(Problem) Rewrite the rows from the start up to and including the line with "Dot at: (258, 315)", changing every "pose" to "camera" and leaving all else as is.

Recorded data
[start]

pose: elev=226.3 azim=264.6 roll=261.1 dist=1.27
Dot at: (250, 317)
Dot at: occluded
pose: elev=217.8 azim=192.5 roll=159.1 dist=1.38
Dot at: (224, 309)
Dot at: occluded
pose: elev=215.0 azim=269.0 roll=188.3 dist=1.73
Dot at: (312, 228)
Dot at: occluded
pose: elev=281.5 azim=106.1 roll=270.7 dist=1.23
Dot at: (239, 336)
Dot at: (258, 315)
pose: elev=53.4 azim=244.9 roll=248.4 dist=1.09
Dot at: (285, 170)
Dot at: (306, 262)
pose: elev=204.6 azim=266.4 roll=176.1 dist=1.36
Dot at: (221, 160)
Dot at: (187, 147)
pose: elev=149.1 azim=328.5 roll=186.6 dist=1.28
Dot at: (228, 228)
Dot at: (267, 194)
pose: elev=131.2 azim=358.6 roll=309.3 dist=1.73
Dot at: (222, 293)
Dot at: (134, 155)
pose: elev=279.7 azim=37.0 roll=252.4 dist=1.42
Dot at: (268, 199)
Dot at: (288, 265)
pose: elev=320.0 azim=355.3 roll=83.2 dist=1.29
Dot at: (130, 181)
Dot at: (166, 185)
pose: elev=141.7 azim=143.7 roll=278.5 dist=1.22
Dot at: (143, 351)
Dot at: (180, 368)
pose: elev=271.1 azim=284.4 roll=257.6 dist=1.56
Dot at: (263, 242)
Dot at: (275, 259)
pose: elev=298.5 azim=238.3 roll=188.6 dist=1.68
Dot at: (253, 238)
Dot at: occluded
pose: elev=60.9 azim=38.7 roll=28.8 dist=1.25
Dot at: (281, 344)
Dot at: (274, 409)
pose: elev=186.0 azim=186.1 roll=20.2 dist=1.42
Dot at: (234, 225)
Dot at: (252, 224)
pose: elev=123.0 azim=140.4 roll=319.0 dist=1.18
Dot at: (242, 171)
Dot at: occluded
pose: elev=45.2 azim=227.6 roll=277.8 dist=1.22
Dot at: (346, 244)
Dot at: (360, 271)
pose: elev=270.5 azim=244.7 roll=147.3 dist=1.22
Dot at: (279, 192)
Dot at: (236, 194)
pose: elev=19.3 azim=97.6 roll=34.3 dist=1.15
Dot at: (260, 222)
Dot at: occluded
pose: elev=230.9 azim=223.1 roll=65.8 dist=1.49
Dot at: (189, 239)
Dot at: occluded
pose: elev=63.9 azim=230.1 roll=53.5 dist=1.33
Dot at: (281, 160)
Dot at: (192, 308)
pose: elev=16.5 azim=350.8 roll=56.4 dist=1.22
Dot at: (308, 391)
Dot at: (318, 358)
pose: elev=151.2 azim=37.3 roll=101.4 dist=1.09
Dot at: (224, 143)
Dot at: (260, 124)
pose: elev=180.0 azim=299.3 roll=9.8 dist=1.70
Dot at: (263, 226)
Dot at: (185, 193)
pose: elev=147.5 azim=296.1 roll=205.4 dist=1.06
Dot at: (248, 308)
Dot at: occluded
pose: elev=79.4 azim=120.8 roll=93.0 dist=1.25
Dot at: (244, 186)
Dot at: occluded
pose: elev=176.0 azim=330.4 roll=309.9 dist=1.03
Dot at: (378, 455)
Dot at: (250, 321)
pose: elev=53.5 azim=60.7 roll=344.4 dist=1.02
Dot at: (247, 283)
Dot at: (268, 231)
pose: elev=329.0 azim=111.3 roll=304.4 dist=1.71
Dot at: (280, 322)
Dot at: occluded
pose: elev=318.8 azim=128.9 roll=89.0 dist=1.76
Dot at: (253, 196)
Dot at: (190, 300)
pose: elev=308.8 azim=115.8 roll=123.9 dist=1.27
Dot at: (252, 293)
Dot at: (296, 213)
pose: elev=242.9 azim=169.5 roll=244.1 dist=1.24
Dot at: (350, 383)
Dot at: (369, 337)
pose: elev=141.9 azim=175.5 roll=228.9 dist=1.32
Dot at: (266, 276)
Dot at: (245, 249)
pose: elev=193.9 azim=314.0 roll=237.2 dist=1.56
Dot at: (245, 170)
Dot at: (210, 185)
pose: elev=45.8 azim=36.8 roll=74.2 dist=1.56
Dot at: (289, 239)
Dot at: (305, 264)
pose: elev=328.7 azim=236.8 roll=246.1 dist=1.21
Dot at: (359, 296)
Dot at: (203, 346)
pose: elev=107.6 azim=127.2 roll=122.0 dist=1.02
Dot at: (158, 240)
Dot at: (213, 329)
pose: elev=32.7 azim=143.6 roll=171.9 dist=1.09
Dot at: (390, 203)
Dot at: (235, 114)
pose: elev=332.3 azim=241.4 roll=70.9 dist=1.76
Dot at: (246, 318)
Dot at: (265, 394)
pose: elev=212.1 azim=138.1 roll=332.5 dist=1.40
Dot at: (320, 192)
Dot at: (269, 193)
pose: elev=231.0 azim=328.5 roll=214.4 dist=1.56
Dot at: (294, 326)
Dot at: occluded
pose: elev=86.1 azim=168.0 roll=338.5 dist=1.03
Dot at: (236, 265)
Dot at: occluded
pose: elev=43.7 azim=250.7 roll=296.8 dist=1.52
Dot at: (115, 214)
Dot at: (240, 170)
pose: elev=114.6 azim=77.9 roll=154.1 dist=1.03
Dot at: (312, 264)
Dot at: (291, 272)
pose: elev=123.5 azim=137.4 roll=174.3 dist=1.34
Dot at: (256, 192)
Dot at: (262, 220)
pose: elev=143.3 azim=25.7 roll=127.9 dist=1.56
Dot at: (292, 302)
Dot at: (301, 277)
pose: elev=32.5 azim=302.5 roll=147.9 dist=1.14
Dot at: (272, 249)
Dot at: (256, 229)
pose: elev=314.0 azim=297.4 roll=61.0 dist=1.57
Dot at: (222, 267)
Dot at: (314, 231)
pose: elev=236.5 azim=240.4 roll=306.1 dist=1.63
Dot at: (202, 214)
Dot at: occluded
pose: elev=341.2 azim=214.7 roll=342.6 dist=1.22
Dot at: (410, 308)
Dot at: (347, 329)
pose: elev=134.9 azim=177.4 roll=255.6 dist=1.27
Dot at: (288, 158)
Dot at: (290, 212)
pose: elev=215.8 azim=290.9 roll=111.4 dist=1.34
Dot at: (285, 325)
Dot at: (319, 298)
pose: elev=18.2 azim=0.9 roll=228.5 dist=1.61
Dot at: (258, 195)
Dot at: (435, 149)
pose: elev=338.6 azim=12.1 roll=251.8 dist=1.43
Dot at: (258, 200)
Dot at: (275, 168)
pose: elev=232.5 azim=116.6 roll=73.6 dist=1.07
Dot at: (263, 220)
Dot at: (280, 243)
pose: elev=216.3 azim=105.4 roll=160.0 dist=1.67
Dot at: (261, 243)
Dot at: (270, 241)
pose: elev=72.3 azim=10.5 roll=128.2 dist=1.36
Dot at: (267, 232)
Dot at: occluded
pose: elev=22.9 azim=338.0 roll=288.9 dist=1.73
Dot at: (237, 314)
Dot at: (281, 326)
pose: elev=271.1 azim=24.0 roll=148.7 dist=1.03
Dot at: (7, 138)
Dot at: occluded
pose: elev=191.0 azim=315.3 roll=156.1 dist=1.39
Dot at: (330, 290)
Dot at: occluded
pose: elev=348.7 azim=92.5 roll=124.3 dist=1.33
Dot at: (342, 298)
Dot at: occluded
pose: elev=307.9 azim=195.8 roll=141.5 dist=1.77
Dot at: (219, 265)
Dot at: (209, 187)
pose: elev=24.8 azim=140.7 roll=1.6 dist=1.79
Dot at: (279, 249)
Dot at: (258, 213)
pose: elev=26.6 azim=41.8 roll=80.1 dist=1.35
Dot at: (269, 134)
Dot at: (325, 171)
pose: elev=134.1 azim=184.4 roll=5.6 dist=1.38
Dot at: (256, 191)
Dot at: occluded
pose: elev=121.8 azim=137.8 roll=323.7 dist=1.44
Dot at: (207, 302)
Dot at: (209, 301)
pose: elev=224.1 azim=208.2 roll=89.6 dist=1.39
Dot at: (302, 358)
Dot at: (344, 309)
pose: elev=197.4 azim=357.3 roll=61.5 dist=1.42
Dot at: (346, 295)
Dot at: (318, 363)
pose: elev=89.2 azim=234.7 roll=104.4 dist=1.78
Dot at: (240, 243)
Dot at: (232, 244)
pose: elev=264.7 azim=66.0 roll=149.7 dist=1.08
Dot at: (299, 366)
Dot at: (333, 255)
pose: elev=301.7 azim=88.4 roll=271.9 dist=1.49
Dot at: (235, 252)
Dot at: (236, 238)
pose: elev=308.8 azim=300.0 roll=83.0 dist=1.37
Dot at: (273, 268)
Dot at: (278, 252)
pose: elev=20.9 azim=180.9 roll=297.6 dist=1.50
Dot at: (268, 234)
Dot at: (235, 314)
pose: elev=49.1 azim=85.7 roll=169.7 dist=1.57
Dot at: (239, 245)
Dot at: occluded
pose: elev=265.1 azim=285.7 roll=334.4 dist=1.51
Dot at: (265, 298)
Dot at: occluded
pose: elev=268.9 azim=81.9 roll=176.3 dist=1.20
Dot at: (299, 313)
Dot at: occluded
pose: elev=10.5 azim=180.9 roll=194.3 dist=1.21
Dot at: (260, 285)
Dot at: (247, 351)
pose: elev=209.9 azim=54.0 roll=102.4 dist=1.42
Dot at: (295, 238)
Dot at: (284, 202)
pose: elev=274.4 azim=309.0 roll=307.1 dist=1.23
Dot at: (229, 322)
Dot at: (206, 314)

[end]

(Written solution)
camera: elev=226.3 azim=264.6 roll=261.1 dist=1.27
Dot at: (250, 317)
Dot at: occluded
camera: elev=217.8 azim=192.5 roll=159.1 dist=1.38
Dot at: (224, 309)
Dot at: occluded
camera: elev=215.0 azim=269.0 roll=188.3 dist=1.73
Dot at: (312, 228)
Dot at: occluded
camera: elev=281.5 azim=106.1 roll=270.7 dist=1.23
Dot at: (239, 336)
Dot at: (258, 315)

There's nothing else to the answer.